Prompt
Transcribe the passage on dietary advanced glycation end products and obesity from "Table 4. General" up to and including "BFM, fat mass.".

Text provided
════════════════════

Table 4. General and central obesity according to categories of dietary advanced glycation end products (dAGE)

(Odds ratios and 95 % confidence intervals)

WC, waist circumference; WHR, waist:hip ratio; VAT, visceral fat level; BFM, fat mass.

* P values are reported based on the logistic regression test and are considered significant at <0·05.

Model 1: adjusted for age and sex. Model 2: model 1 + physical activity, smoking status, education status and metabolic diseases. Model 3: model 2 + energy intake.

Discussion

We found that there was no association between intake of AGE, body composition and odds of central and general obesity. However, the relationship between BMI, WC, WHR, FFM and MMI and intake of AGE in the non-linear model was significant. Moreover, higher intake of AGE was associated with higher intake of fat and meat and lower intake of carbohydrate considering that mentioned findings were independent of total energy intake. Re-analysing data based on sex also did not change our findings.

════════════════════

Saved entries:
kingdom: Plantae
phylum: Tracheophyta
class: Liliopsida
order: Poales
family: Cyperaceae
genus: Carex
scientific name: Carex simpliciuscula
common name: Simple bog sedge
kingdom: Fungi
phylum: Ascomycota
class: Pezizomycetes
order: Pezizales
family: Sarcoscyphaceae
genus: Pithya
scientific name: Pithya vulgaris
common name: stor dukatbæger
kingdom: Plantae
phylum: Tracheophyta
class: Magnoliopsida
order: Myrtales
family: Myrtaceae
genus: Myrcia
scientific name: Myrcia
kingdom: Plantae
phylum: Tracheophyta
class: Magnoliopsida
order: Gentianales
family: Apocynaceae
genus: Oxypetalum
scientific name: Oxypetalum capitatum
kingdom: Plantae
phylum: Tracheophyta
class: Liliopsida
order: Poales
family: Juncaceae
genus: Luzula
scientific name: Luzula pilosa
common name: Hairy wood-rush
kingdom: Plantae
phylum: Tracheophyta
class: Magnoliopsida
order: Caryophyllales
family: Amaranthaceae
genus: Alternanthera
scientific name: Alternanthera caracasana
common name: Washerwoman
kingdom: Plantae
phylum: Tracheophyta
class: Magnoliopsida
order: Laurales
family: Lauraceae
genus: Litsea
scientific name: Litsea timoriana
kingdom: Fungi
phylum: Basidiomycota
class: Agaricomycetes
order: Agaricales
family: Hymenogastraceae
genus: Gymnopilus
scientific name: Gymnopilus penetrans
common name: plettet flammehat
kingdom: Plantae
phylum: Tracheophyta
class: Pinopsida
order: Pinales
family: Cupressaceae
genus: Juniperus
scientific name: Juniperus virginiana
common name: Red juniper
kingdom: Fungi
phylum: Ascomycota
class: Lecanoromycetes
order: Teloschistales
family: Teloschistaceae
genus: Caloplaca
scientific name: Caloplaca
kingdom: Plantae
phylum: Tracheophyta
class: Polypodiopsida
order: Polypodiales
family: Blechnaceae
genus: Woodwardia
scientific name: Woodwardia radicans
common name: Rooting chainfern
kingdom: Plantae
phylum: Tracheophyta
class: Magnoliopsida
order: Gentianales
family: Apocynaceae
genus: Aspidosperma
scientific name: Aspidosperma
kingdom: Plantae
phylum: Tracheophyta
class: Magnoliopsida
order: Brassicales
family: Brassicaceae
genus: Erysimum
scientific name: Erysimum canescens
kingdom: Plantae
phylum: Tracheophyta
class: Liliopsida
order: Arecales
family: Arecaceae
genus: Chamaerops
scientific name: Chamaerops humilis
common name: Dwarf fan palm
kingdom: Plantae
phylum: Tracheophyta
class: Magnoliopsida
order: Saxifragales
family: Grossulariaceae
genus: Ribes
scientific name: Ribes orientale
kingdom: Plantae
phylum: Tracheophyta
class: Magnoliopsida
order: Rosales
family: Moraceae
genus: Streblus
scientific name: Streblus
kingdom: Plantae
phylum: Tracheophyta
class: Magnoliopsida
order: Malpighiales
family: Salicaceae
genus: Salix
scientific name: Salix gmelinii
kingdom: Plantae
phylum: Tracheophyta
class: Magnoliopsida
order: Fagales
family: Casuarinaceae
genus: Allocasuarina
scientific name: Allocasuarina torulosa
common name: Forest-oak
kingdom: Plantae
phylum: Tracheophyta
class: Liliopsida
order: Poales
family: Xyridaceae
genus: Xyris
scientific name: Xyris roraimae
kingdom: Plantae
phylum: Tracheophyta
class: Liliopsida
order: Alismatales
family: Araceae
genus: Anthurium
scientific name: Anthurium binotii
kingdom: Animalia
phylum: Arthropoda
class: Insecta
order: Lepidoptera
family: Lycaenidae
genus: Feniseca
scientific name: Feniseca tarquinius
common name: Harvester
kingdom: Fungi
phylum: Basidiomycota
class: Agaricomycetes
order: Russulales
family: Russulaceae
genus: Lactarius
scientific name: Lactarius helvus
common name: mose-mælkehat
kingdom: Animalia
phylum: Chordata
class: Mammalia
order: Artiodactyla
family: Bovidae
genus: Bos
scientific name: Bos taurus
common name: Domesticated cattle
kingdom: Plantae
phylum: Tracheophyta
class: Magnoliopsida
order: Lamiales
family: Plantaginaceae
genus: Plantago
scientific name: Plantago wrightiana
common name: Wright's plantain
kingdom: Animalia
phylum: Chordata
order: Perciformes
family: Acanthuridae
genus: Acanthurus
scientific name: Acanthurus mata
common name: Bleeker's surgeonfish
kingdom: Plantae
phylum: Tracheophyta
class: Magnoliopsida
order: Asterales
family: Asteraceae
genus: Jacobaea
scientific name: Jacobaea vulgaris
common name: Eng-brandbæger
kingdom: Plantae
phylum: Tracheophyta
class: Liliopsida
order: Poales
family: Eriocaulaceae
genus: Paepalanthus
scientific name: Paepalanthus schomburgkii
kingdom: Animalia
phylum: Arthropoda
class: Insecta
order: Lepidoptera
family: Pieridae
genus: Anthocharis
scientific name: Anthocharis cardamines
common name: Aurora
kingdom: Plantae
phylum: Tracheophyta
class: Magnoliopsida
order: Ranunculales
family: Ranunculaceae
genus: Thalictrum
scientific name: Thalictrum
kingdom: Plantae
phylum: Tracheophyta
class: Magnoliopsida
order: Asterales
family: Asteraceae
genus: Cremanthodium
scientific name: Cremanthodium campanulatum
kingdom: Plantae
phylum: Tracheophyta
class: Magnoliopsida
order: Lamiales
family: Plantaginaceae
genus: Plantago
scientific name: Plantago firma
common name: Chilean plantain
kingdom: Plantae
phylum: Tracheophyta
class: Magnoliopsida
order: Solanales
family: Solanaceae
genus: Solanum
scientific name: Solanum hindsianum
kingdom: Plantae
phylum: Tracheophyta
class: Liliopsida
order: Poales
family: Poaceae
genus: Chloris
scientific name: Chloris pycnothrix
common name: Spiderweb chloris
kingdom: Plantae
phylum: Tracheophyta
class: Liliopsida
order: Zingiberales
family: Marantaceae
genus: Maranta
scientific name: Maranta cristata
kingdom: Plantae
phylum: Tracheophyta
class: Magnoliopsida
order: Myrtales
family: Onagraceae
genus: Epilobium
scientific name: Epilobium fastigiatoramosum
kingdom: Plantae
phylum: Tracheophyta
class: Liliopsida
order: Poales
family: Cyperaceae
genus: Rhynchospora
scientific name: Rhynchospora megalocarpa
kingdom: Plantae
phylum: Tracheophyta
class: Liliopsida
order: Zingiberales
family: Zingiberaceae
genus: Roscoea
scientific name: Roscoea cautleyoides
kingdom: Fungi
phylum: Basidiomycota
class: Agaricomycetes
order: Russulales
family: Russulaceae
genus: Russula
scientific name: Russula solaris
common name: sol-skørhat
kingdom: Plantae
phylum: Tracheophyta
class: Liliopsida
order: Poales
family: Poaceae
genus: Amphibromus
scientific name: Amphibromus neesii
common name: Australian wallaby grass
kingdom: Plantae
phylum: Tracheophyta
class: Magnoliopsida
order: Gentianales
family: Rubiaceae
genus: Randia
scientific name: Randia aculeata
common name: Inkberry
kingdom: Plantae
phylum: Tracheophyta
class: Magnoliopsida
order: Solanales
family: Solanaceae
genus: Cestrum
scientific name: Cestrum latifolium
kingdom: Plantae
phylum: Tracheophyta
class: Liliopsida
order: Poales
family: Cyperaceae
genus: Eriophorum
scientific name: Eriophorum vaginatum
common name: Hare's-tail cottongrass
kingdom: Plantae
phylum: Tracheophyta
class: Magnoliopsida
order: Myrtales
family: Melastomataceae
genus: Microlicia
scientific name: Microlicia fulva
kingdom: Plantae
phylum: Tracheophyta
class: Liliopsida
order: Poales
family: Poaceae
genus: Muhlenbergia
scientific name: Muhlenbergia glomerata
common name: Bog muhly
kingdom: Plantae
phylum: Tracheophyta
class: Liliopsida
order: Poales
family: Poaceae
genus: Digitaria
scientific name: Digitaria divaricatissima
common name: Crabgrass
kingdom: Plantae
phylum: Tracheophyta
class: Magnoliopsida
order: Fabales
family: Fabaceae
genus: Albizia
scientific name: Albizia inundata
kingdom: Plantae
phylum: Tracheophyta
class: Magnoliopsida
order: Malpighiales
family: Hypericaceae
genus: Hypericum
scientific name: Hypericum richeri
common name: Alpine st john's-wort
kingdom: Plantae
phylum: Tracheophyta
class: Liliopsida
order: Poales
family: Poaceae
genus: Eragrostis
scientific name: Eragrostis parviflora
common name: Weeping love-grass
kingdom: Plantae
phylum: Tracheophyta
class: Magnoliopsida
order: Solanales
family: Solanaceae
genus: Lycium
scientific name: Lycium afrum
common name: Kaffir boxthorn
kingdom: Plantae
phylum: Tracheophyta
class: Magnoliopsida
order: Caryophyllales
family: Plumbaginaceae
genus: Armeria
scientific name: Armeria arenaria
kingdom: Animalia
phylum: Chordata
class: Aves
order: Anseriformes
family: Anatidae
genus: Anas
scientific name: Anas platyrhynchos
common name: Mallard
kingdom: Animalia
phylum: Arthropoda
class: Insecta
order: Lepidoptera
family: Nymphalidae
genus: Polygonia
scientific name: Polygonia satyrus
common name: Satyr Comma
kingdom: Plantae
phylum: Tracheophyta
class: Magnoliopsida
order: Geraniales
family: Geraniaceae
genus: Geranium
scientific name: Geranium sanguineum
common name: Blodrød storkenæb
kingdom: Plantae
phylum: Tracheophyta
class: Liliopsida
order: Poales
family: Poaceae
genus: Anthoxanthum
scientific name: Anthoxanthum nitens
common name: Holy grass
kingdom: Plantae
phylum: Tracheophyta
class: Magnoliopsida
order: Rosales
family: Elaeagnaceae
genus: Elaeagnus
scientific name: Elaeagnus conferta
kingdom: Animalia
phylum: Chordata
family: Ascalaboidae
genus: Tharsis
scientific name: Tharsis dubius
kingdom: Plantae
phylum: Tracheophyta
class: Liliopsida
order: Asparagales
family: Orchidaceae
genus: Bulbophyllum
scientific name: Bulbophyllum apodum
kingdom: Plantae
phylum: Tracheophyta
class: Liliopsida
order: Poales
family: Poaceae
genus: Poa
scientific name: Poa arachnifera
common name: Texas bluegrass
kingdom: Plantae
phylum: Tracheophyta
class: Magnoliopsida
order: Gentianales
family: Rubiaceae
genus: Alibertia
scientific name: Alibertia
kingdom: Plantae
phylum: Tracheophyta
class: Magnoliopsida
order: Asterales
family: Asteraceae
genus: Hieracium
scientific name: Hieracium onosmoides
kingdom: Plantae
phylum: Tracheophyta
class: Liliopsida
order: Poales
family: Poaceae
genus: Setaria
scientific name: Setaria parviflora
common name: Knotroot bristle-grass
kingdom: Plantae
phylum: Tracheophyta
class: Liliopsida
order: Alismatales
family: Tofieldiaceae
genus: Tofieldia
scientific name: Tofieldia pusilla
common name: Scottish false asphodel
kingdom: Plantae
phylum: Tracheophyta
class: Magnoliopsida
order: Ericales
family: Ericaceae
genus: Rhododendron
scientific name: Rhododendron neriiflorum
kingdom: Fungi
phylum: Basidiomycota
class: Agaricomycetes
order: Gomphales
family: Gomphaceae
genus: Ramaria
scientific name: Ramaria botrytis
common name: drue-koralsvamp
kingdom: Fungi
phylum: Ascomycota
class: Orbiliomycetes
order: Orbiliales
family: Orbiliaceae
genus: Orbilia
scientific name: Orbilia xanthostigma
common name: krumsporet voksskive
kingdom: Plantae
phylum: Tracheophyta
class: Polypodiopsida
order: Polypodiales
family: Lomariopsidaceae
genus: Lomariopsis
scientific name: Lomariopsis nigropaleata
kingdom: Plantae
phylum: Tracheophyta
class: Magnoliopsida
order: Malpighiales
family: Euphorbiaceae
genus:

════════════════════

Response below
Table 4. General and central obesity according to categories of dietary advanced glycation end products (dAGE)

(Odds ratios and 95 % confidence intervals)

WC, waist circumference; WHR, waist:hip ratio; VAT, visceral fat level; BFM, fat mass.